WHAT THE TASK REQUIRES >> Leave out the pictures and transcribe every entry below exactly.

Segment Start: THE DATA

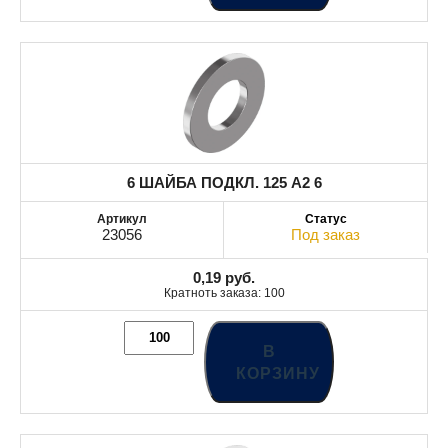
6 ШАЙБА ПОДКЛ. 125 A2 6
23056
Под заказ
0,19
руб.
Кратноть заказа: 100
В
КОРЗИНУ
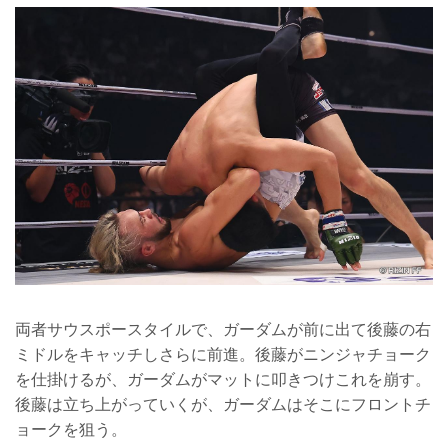
両者サウスポースタイルで、ガーダムが前に出て後藤の右
ミドルをキャッチしさらに前進。後藤がニンジャチョーク
を仕掛けるが、ガーダムがマットに叩きつけこれを崩す。
後藤は立ち上がっていくが、ガーダムはそこにフロントチ
ョークを狙う。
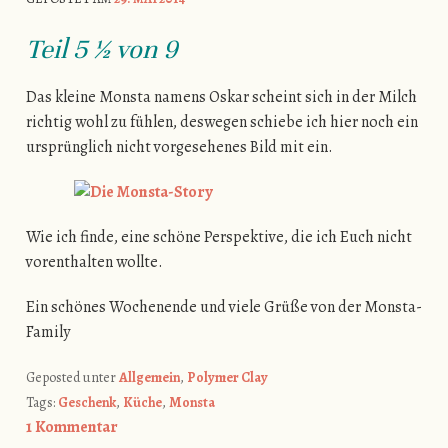
Teil 5
½ von 9
Das kleine Monsta namens Oskar scheint sich in der Milch
richtig wohl zu fühlen, deswegen schiebe ich hier noch ein
ursprünglich nicht vorgesehenes Bild mit ein.
Wie ich finde, eine schöne Perspektive, die ich Euch nicht
vorenthalten wollte.
Ein schönes Wochenende und viele Grüße von der Monsta-
Family
Geposted unter
Allgemein
,
Polymer Clay
Tags:
Geschenk
,
Küche
,
Monsta
1 Kommentar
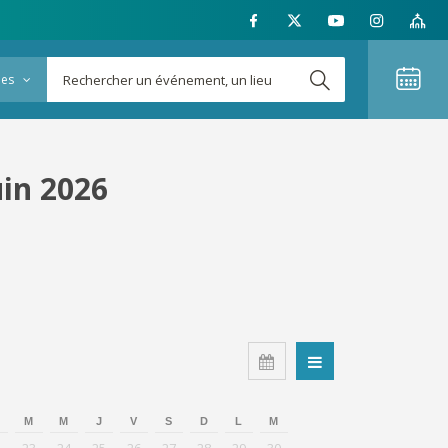
ies
uin 2026
M
M
J
V
S
D
L
M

Segment End: THE DATA

ANSWER FOR THIS EXERCISE >>
6 ШАЙБА ПОДКЛ. 125 A2 6
23056
Под заказ
0,19
руб.
Кратноть заказа: 100
В
КОРЗИНУ
両者サウスポースタイルで、ガーダムが前に出て後藤の右
ミドルをキャッチしさらに前進。後藤がニンジャチョーク
を仕掛けるが、ガーダムがマットに叩きつけこれを崩す。
後藤は立ち上がっていくが、ガーダムはそこにフロントチ
ョークを狙う。
Teil 5
½ von 9
Das kleine Monsta namens Oskar scheint sich in der Milch
richtig wohl zu fühlen, deswegen schiebe ich hier noch ein
ursprünglich nicht vorgesehenes Bild mit ein.
Wie ich finde, eine schöne Perspektive, die ich Euch nicht
vorenthalten wollte.
Ein schönes Wochenende und viele Grüße von der Monsta-
Family
Geposted unter
Allgemein
,
Polymer Clay
Tags:
Geschenk
,
Küche
,
Monsta
1 Kommentar
ies
uin 2026
M
M
J
V
S
D
L
M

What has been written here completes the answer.